[Text section — start]
Finding out that your child has celiac or gluten intolerance brings along with it some pretty daunting questions, concerns and tasks. Numerous adjustments need to be made at home, at school, traveling, with friends and so on.
The most challenging task of all may be explaining to your child just what gluten is, and what it means to remove it from his or her diet.
We’ve compiled a list of handy tools to help you communicate this to your children and have also included some great resource recommendations, including wonderful childrens books!
1. The Road to Feeling Good: Stay Positive
Our kids take their cues from us. If you are upset, stressed and frustrated, they will notice and feed off of your energy. Explain the diet to your child by telling them how much better they will feel by eating gluten-free! Remember to let them know that they were feeling bad because of gluten, and when they don’t eat gluten they will feel great!
2. Celiac and Gluten: Use the Correct Terminology
It is important to use the word gluten and not substitute it for words our kids already know like bread or flour. This will not only help them learn but will help when they have to communicate to others what they can and can’t eat. Let them know that gluten is in things like bread and cereal but make sure to stress all of the yummy foods that are gluten-free. If your child can’t yet communicate something like this, we heard a great idea from a mama who made their kid a pretty bracelet with colorful beads that said “celiac.” They knew that whenever food was served to show the bracelet to an adult.
3. Learn How to Make Your Child’s Favorite Foods Gluten-Free
The transition can be much more difficult for your child if everything he or she eats is new and foreign. There is no need to do a complete overhaul of their menu and almost all foods can be adapted to be gluten-free. You absolutely don’t have to cut out the Sunday morning french toast, Memorial Day hamburgers or PB&J for school lunches, as these can all be made with store bought or homemade gluten-free bread. Making sure there aren’t completely drastic changes in your child’s meal routine will make it easier for them to accept this new reality.
[Text section — finish]
[Given information — start]
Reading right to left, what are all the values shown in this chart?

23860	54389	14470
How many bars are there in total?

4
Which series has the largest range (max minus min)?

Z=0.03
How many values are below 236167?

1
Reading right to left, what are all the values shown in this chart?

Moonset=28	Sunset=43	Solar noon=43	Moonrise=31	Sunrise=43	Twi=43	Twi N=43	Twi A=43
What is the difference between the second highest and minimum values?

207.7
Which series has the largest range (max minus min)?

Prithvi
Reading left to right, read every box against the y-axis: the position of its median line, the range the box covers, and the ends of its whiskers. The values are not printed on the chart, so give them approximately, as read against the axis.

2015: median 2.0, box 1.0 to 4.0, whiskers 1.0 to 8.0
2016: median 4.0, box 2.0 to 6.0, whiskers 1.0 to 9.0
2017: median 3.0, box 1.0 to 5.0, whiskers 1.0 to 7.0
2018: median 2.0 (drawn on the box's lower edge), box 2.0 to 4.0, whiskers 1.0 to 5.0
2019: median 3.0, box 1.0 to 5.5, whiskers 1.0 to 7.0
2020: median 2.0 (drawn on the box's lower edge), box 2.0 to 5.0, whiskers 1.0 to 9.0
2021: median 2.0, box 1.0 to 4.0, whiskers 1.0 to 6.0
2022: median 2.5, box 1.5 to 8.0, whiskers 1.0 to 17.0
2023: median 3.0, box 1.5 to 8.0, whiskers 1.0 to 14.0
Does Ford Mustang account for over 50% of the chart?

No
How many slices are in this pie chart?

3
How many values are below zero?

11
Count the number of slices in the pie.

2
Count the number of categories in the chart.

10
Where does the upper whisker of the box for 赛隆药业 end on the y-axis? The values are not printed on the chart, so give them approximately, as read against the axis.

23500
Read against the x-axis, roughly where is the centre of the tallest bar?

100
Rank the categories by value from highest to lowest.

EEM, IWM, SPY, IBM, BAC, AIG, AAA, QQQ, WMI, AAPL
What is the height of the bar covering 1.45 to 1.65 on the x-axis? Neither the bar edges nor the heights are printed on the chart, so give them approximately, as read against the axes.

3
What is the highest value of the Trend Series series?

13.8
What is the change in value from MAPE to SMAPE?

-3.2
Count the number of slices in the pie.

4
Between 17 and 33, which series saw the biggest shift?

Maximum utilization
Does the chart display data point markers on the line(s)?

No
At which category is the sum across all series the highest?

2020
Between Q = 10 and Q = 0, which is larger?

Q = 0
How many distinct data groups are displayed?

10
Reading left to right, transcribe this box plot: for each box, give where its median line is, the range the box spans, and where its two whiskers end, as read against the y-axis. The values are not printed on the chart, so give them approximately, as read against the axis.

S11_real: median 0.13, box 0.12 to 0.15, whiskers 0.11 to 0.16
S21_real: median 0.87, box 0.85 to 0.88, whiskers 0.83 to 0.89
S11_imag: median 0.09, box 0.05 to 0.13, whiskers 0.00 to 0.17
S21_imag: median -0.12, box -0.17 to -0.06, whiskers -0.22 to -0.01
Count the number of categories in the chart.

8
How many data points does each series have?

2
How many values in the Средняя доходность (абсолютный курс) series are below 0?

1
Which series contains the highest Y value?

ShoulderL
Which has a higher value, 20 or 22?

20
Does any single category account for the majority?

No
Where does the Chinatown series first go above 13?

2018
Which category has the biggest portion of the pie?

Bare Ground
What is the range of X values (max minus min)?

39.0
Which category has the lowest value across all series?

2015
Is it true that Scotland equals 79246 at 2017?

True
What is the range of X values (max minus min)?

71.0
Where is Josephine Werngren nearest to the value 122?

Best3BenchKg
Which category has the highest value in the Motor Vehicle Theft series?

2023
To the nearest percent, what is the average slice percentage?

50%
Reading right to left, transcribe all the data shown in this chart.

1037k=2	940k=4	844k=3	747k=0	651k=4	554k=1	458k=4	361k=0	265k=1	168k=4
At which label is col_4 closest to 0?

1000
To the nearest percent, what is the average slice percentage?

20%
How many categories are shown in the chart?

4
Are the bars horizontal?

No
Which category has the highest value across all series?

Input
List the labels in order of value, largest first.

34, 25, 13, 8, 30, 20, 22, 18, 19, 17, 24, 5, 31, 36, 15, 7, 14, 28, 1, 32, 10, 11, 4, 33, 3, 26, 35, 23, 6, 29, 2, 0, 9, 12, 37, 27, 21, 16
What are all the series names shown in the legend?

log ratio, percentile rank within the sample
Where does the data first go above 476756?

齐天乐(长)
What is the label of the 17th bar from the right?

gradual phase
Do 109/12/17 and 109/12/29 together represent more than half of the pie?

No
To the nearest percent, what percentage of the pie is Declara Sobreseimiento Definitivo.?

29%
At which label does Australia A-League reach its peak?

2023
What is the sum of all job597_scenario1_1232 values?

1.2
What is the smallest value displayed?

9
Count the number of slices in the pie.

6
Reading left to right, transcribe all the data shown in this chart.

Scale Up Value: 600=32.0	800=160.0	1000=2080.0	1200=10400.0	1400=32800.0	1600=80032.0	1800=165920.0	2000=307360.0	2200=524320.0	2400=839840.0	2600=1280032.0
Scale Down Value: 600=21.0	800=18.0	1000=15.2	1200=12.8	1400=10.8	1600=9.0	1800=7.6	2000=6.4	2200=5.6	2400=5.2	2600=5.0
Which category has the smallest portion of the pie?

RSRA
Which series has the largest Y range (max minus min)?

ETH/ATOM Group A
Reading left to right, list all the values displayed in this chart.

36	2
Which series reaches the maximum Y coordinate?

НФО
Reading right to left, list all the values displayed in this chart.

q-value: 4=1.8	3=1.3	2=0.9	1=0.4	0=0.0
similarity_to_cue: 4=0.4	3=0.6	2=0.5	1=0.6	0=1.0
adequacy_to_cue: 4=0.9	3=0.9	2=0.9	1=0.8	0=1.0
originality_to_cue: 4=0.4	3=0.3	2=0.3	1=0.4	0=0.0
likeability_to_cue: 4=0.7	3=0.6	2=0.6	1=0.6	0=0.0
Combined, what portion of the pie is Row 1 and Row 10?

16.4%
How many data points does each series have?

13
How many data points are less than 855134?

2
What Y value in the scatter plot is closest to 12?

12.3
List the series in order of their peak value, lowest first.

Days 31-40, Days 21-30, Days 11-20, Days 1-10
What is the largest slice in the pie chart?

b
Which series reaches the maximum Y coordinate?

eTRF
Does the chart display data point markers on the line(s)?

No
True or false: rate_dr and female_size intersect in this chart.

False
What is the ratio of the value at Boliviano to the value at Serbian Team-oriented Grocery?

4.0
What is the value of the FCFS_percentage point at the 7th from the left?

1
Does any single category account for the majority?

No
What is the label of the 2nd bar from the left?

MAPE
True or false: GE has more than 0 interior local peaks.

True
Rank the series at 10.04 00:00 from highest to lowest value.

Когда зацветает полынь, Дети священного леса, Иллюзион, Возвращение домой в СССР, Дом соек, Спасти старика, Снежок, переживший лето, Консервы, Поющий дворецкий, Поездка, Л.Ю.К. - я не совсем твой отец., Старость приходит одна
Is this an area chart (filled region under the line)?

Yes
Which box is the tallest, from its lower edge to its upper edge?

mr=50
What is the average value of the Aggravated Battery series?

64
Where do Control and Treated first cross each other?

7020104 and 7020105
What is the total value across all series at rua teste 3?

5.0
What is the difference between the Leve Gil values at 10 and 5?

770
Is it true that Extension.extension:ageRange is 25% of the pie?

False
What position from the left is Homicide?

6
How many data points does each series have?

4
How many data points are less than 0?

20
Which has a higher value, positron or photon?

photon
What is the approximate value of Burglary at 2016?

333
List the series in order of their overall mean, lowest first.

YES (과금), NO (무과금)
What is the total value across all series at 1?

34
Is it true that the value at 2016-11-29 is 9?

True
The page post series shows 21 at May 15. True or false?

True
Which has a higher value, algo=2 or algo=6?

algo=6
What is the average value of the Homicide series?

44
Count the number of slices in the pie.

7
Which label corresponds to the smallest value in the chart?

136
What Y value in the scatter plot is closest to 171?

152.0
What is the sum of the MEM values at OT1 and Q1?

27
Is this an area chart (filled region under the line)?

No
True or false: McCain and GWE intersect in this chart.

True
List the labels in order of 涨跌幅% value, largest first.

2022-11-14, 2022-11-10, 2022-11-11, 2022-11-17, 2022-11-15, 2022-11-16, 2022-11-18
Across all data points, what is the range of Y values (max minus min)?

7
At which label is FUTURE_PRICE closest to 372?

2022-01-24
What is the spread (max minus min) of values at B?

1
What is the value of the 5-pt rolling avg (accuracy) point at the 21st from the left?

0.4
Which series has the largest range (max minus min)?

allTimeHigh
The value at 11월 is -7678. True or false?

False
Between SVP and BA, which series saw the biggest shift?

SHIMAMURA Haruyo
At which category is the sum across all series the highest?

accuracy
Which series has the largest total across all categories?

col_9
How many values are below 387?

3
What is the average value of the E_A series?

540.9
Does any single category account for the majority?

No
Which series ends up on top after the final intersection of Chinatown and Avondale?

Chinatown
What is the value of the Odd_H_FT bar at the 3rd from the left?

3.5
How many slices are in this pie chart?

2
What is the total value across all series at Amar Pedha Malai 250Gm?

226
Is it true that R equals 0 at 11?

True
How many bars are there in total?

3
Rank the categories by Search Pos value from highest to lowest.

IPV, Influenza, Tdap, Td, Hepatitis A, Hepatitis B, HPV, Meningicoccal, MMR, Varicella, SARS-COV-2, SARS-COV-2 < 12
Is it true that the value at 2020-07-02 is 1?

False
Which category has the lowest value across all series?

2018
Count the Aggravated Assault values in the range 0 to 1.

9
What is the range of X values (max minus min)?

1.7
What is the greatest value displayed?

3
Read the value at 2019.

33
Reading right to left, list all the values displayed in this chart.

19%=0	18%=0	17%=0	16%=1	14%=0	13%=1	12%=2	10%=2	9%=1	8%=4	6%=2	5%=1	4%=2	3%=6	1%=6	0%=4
[Given information — finish]
Task set:
1) Summarize the text on explaining gluten to children in two sentences.
2) Reproduce the passage of the text on explaining gluten to children that begins at the words "2. Celiac and" and stops after the words "to an adult.".
3) Take the text on explaining gluten to children further, picking up right after its final sentence.

Answers by task:
1) Learning that a child has celiac or gluten intolerance requires many adjustments, and explaining to the child what gluten is and what removing it from the diet means may be the hardest task of all. Parents are advised to stay positive by stressing how much better the child will feel, to use the word "gluten" instead of familiar words like bread or flour, and to make the child's favorite foods gluten-free so the meal routine doesn't change drastically.

2)
2. Celiac and Gluten: Use the Correct Terminology
It is important to use the word gluten and not substitute it for words our kids already know like bread or flour. This will not only help them learn but will help when they have to communicate to others what they can and can’t eat. Let them know that gluten is in things like bread and cereal but make sure to stress all of the yummy foods that are gluten-free. If your child can’t yet communicate something like this, we heard a great idea from a mama who made their kid a pretty bracelet with colorful beads that said “celiac.” They knew that whenever food was served to show the bracelet to an adult.

3)
4. It Takes a Village: Build a Community of Support
You’ll have a much easier time by enlisting help and support from the friends, family and child care professionals that your child comes into contact with. Parents of your child’s friends will need to know in order to prepare for snacks and meals with your child, and you can help by giving them a few things in advance or by suggesting snacks or meals. Another great help is talking to other adults dealing with their child’s celiac diagnosis. These can be friends or family, or even strangers through online chats or support groups. Their wisdom and humor can be invaluable and you will for sure get lots of advice on how to explain this transition to your children.
Here is an example of a letter that can be sent to your child’s teachers:
My child has celiac disease, an autoimmune condition caused by intolerance to glutens found in grains. [She/he] cannot ingest wheat, rye, barley or oats or anything that is made from them. Contact with some common classroom items that may contain glutens (play dough, some paints and crayons, many snack foods and regular cupcakes or cakes) could be problematic. Snacks such as plain popcorn, fresh fruits, raisins, fresh carrots or celery or plain potato chips can be enjoyed by everyone. If there is a birthday, I will provide a gluten-free cupcake or snack for my child. I appreciate your understanding and sensitivity on this very important health issue. Please do not hesitate to contact me if you have any questions.
Some of our favorite books for children and families:
The Gluten Glitch tells the story of Gideon, an elementary school-aged boy who can’t eat gluten and adapts his diet accordingly. Author Stasie John got the idea for this book after her son, who deals with multiple food intolerances, was upset because he couldn’t eat the cupcakes at school. The book specifically focuses on emotions children have when dealing with diagnosis and how they can cope. This is one of my favorite options because a portion of the book proceeds are donated to The Celiac Foundation!
Mommy, What Is Celiac Disease? A Look At The Sunny Side Of Being A Gluten-Free Kid
This book creatively answers the numerous questions that parents and children have surrounding celiac disease. It uses colorful illustrations and positive language to help kids feel optimistic and empowered about their celiac. It even has recommendations for quick snack and meal ideas to help you out in what can be an overwhelming and confusing beginning.
Eating Gluten Free With Emily: A Story For Children With Celiac Disease
After Bonnie Kruszka’s daughter was diagnosed with celiac disease, she realized that inevitably there are many other parents who struggle with explaining celiac to their children. This book answers common questions that both parents and children have during this transition by telling a fictional story of 5-year old Emily and her experience with celiac. It is told in a language that children can understand and is full of colorful illustrations!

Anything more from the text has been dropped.